Your objective:
When copying the records below, omit any image and print everything else exactly.

===

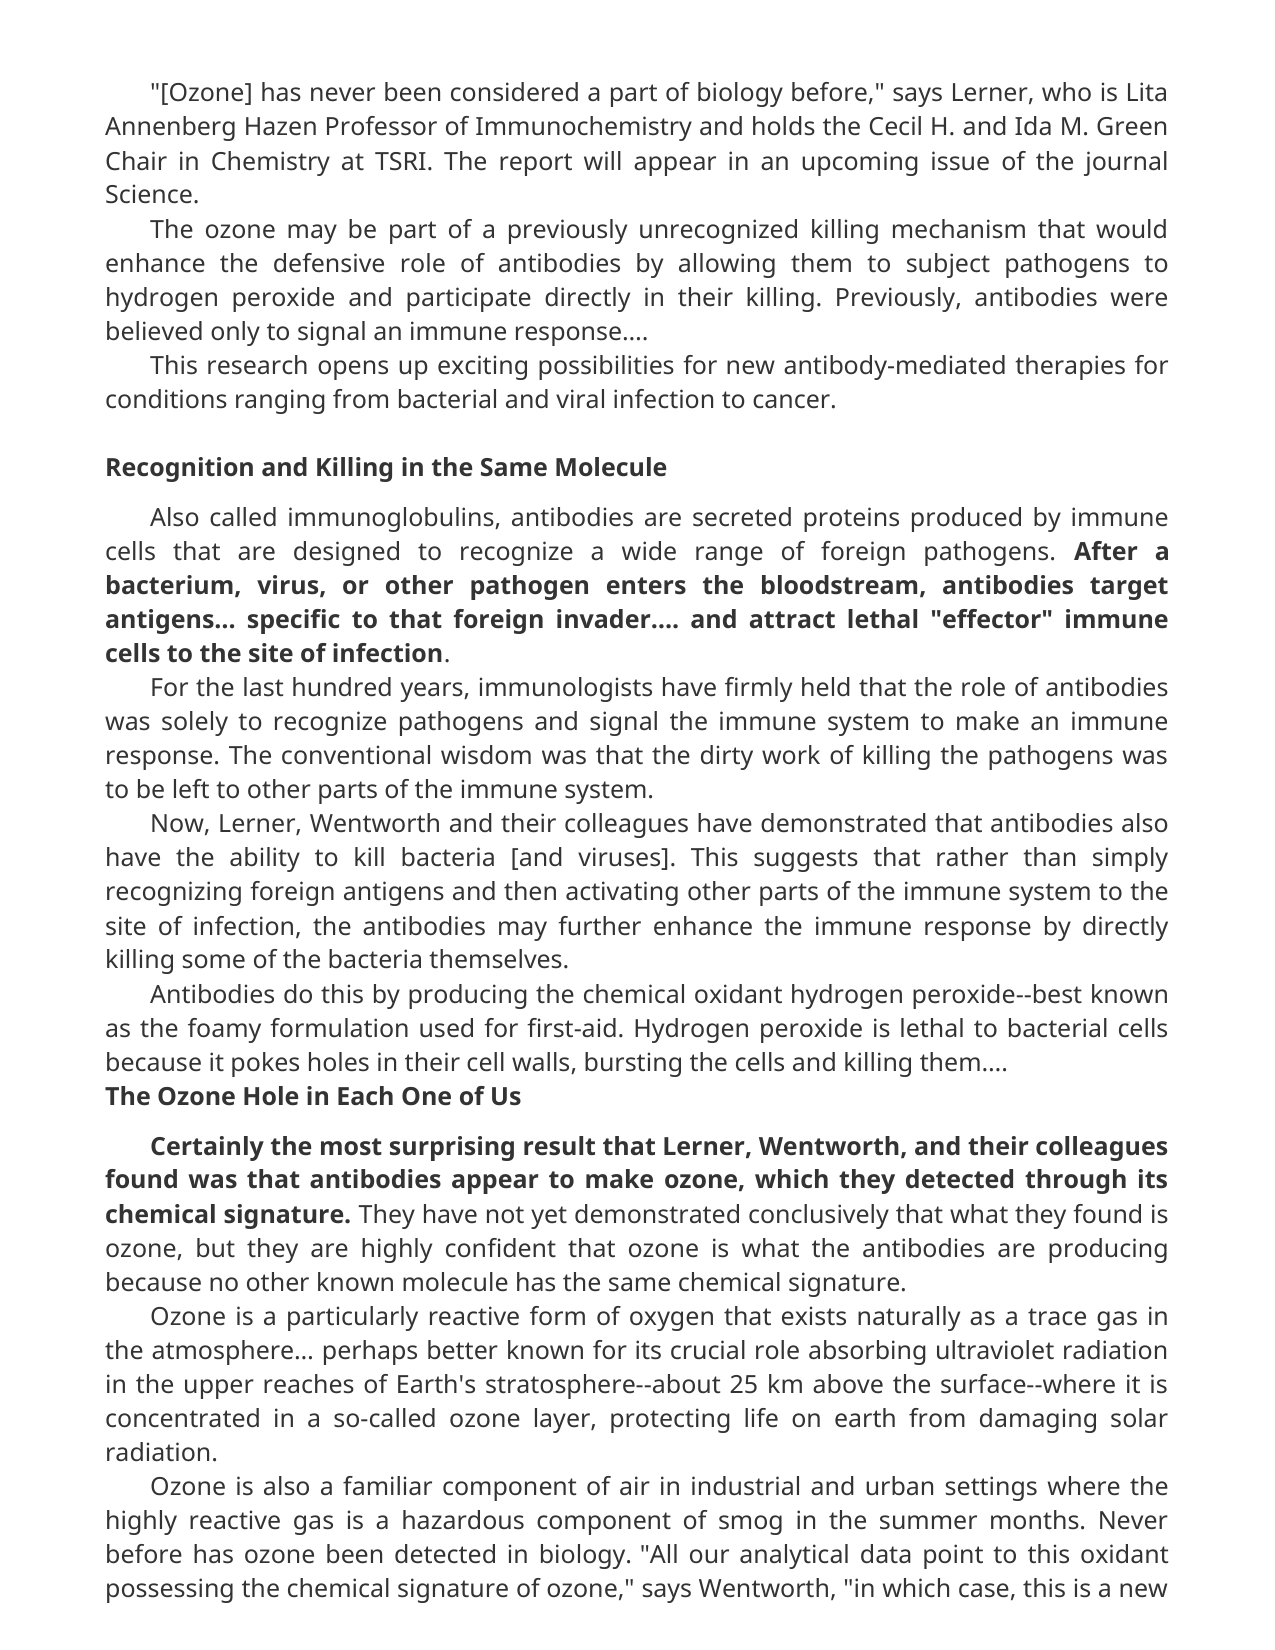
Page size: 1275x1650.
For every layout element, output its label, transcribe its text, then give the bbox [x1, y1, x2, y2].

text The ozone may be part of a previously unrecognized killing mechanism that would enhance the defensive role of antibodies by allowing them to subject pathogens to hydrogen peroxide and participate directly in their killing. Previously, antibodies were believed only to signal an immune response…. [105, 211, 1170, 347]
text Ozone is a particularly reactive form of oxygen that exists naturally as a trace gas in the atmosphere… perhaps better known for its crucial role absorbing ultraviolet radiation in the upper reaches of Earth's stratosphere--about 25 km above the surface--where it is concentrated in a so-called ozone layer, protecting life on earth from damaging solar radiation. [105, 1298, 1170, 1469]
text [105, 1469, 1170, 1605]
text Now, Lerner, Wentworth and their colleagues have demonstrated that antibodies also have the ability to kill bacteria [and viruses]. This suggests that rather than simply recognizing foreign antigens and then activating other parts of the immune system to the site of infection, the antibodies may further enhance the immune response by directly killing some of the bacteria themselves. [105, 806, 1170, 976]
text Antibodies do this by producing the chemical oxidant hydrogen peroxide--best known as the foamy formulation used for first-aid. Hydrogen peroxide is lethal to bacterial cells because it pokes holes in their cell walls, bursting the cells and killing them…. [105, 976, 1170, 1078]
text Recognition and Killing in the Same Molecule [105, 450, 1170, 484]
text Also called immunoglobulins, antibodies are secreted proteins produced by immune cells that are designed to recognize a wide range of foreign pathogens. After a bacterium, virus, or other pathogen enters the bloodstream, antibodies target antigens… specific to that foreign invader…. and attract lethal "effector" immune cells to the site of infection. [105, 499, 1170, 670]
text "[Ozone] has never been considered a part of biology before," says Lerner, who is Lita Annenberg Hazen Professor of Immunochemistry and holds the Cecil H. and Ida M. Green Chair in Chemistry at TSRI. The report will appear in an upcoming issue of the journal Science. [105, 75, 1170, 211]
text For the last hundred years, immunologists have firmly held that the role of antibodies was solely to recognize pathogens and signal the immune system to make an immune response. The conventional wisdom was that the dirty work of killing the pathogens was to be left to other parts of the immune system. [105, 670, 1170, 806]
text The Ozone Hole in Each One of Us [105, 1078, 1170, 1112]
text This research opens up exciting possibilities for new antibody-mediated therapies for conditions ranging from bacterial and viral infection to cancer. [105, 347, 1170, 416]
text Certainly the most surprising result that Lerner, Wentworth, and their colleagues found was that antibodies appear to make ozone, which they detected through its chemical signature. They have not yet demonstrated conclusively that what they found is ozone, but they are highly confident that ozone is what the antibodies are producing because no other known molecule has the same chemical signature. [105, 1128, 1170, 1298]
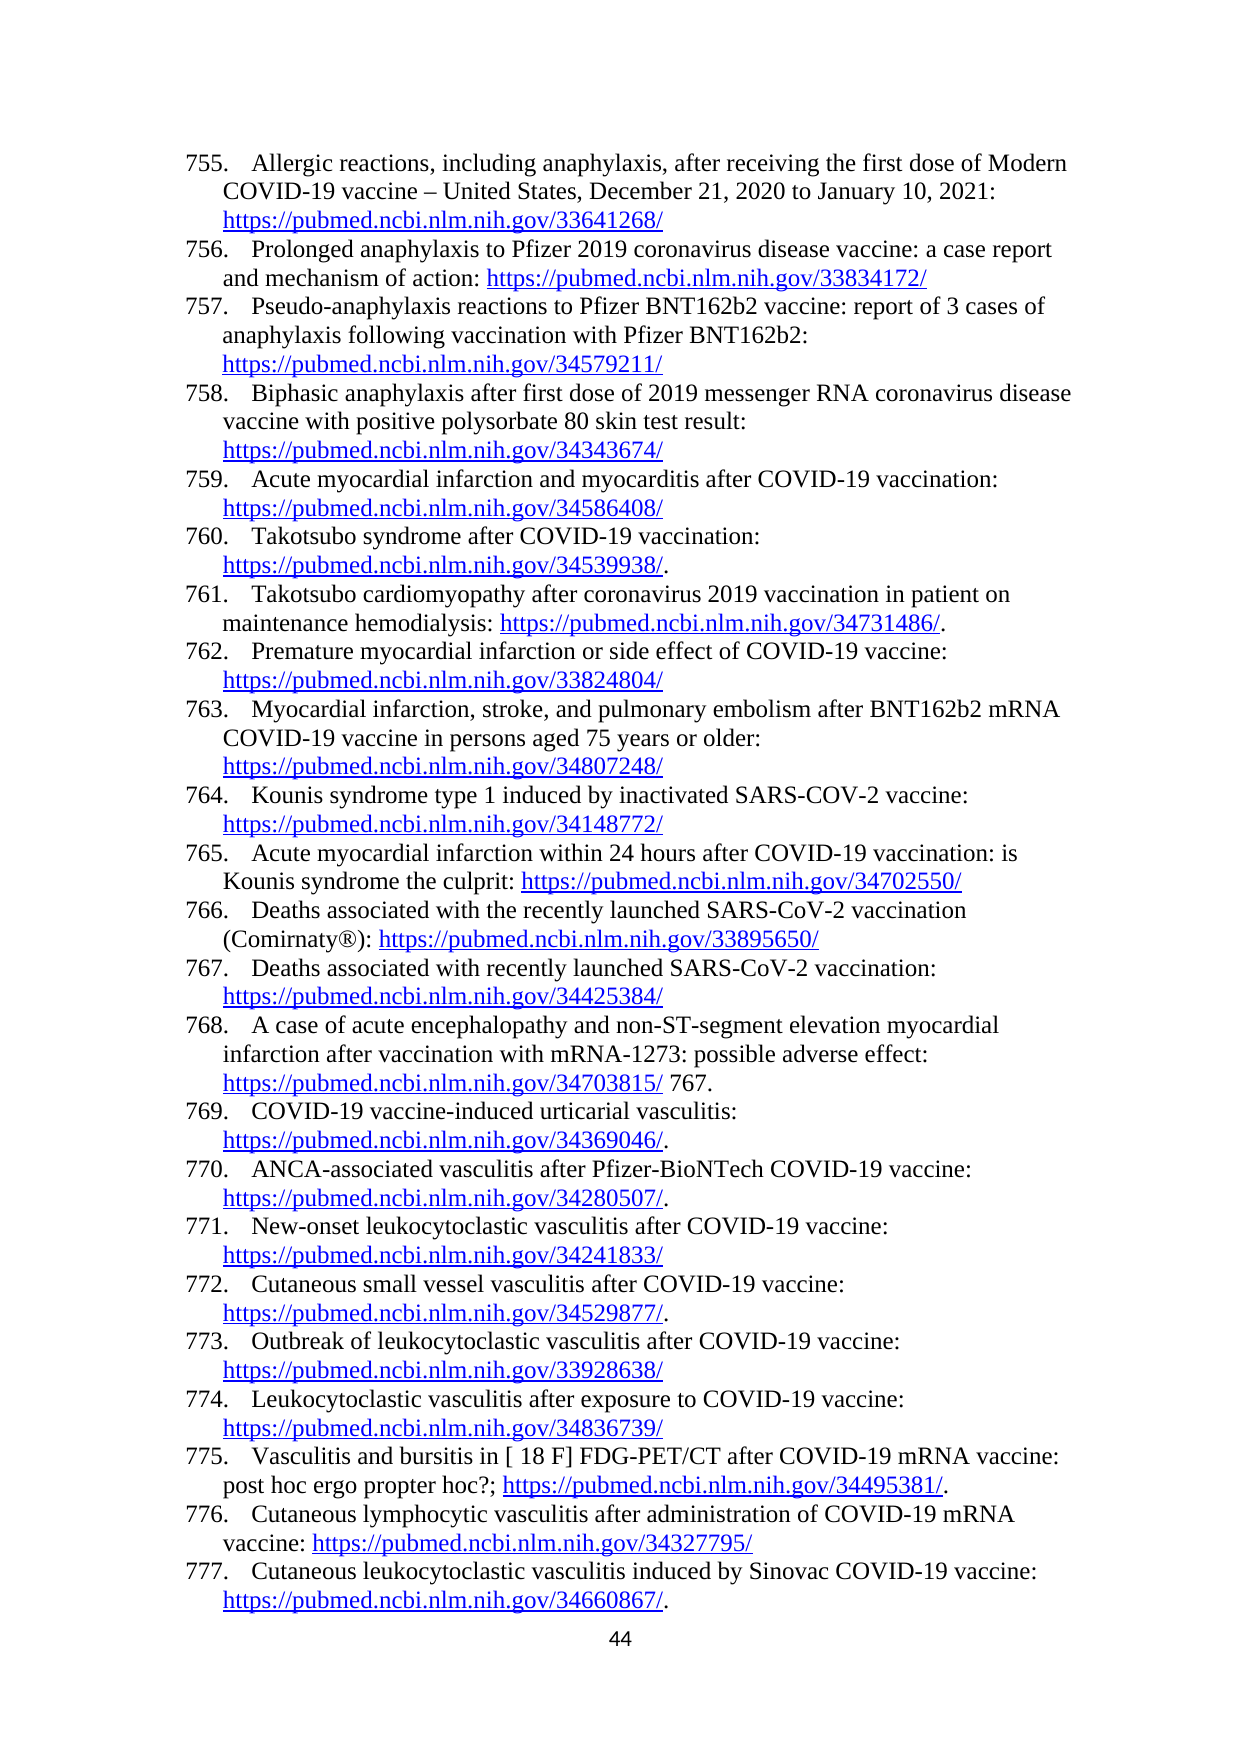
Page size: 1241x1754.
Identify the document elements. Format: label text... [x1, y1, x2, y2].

===

Written answer:
Page size: 1275x1650.
For every layout element, output its label, transcribe its text, then give the bbox [x1, y1, x2, y2].

text The ozone may be part of a previously unrecognized killing mechanism that would enhance the defensive role of antibodies by allowing them to subject pathogens to hydrogen peroxide and participate directly in their killing. Previously, antibodies were believed only to signal an immune response…. [105, 211, 1170, 347]
text Ozone is a particularly reactive form of oxygen that exists naturally as a trace gas in the atmosphere… perhaps better known for its crucial role absorbing ultraviolet radiation in the upper reaches of Earth's stratosphere--about 25 km above the surface--where it is concentrated in a so-called ozone layer, protecting life on earth from damaging solar radiation. [105, 1298, 1170, 1469]
text [105, 1469, 1170, 1605]
text Now, Lerner, Wentworth and their colleagues have demonstrated that antibodies also have the ability to kill bacteria [and viruses]. This suggests that rather than simply recognizing foreign antigens and then activating other parts of the immune system to the site of infection, the antibodies may further enhance the immune response by directly killing some of the bacteria themselves. [105, 806, 1170, 976]
text Antibodies do this by producing the chemical oxidant hydrogen peroxide--best known as the foamy formulation used for first-aid. Hydrogen peroxide is lethal to bacterial cells because it pokes holes in their cell walls, bursting the cells and killing them…. [105, 976, 1170, 1078]
text Recognition and Killing in the Same Molecule [105, 450, 1170, 484]
text Also called immunoglobulins, antibodies are secreted proteins produced by immune cells that are designed to recognize a wide range of foreign pathogens. After a bacterium, virus, or other pathogen enters the bloodstream, antibodies target antigens… specific to that foreign invader…. and attract lethal "effector" immune cells to the site of infection. [105, 499, 1170, 670]
text "[Ozone] has never been considered a part of biology before," says Lerner, who is Lita Annenberg Hazen Professor of Immunochemistry and holds the Cecil H. and Ida M. Green Chair in Chemistry at TSRI. The report will appear in an upcoming issue of the journal Science. [105, 75, 1170, 211]
text For the last hundred years, immunologists have firmly held that the role of antibodies was solely to recognize pathogens and signal the immune system to make an immune response. The conventional wisdom was that the dirty work of killing the pathogens was to be left to other parts of the immune system. [105, 670, 1170, 806]
text The Ozone Hole in Each One of Us [105, 1078, 1170, 1112]
text This research opens up exciting possibilities for new antibody-mediated therapies for conditions ranging from bacterial and viral infection to cancer. [105, 347, 1170, 416]
text Certainly the most surprising result that Lerner, Wentworth, and their colleagues found was that antibodies appear to make ozone, which they detected through its chemical signature. They have not yet demonstrated conclusively that what they found is ozone, but they are highly confident that ozone is what the antibodies are producing because no other known molecule has the same chemical signature. [105, 1128, 1170, 1298]
Page size: 1241x1754.
Identify the document elements. Format: label text... [x1, y1, x2, y2].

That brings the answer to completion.